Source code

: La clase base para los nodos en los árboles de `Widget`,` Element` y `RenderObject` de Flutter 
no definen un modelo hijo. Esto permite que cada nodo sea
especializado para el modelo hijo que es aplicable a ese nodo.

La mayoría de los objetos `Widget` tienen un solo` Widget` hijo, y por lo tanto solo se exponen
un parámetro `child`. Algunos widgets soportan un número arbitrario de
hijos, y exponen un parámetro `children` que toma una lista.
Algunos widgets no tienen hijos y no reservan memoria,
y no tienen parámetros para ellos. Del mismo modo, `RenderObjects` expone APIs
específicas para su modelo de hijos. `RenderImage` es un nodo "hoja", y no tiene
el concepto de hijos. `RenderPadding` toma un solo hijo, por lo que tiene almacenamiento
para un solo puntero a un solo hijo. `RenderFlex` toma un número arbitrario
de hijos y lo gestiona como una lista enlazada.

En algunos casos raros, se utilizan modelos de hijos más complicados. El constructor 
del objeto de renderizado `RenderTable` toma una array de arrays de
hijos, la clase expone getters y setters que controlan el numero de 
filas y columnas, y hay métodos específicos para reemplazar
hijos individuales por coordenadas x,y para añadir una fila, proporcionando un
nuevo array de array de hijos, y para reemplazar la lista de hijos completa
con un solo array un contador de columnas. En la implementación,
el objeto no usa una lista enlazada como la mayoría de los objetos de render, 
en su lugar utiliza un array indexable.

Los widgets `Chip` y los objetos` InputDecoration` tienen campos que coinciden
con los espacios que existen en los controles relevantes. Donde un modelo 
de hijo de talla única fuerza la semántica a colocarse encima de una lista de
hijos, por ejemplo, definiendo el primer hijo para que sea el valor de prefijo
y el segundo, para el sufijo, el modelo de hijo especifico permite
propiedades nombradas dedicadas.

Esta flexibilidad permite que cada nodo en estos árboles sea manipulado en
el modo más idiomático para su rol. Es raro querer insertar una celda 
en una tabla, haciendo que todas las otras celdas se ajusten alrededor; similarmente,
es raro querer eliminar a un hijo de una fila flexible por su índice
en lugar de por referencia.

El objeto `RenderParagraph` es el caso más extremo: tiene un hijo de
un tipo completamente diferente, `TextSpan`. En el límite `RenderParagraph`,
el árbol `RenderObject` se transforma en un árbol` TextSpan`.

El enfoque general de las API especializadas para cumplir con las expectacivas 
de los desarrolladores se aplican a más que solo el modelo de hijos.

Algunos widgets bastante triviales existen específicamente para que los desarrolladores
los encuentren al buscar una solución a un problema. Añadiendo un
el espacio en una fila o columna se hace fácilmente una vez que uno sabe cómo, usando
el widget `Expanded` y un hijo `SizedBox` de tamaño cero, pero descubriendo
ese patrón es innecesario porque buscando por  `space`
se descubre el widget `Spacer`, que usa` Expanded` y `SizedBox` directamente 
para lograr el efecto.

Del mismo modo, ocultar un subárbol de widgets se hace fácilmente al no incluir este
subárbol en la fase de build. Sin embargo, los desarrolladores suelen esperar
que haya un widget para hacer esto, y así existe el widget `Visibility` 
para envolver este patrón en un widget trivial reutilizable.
------------------------------------------------
* Work required
If a line in the listing contains the string "objetos", copy it.

* The completed task
La mayoría de los objetos `Widget` tienen un solo` Widget` hijo, y por lo tanto solo se exponen
el objeto no usa una lista enlazada como la mayoría de los objetos de render, 
Los widgets `Chip` y los objetos` InputDecoration` tienen campos que coinciden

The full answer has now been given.